The paper proposes a model for the numerical study of the transformation of seismoacoustic signals during the transformation at the land–sea boundary. The model’s high computational efficiency enabled an extensive series of simulations across a broad range of physical parameters, facilitating robust comparison with experimental data. This made it possible to estimate the most appropriate parameters of the propagation medium and to achieve a satisfactory match between measured and calculated data. The further improvement in modeling accuracy is connected with model development—the consideration of three-dimensional problem formulation and the consideration of hydrology and layered bottom sediment structure.
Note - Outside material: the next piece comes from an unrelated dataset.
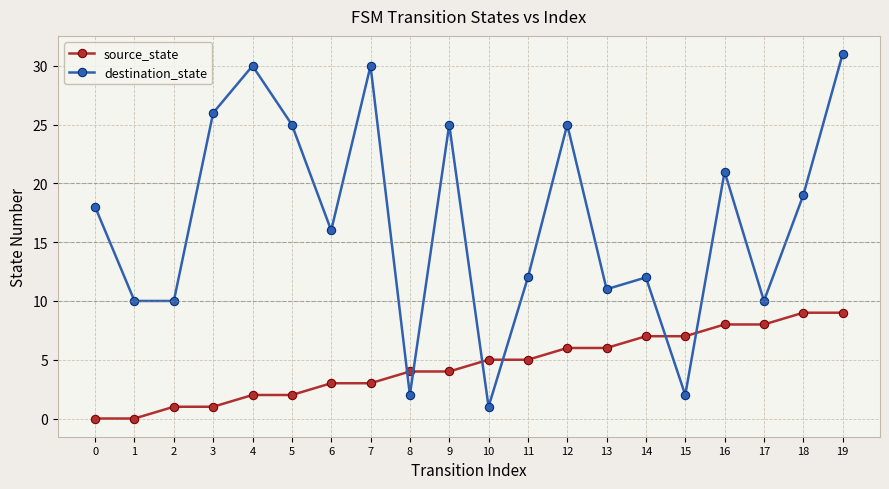

What is the value of the source_state point at the 4th from the left?

1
In addition, the inclusion of ocean bottom seismometers (OBSs) in the measurement system is required to improve the quality of the experimental data.

The main results of the present work include the following:

• It was shown that it is possible to accurately model acoustic–elastic propagation at the transition between sea and land using a finite element method, after validation against known analytical solutions.
• This study demonstrates that the shore displacement field is highly sensitive to the radiation efficiency of body waves, while the Scholte surface wave transforms during coastal landfall.
• It is shown that the results of numerical modeling adequately describe the obtained experimental data, and it is established that the bottom sediment parameters—in particular, the velocities of elastic waves—have a crucial influence on the seismic signal value on the shore.

The developed model of the coastal wedge for the region of the Russian Far East allows us to create a database of typical waveforms corresponding to sources of different types and different physical nature for use in the task of the automatic identification of the signal presence. In addition, in the future, this model can be used to study different signal propagation paths along the source–receiver path and to determine the most intense wave types. If there is a large number of coastal/bottom receivers or a sufficient number of spatially distributed sources of low-frequency signals, it opens up the possibility of using tomographic schemes for monitoring the physical parameters of the water area, which is important in the light of global climate change [27]. Overall, this study offers a basic model for analyzing seismoacoustic wave propagation in coastal wedge conditions, which is essential for coastal monitoring and environmental studies. Future improvements will further enhance its role in understanding signal propagation in complex coastal environments.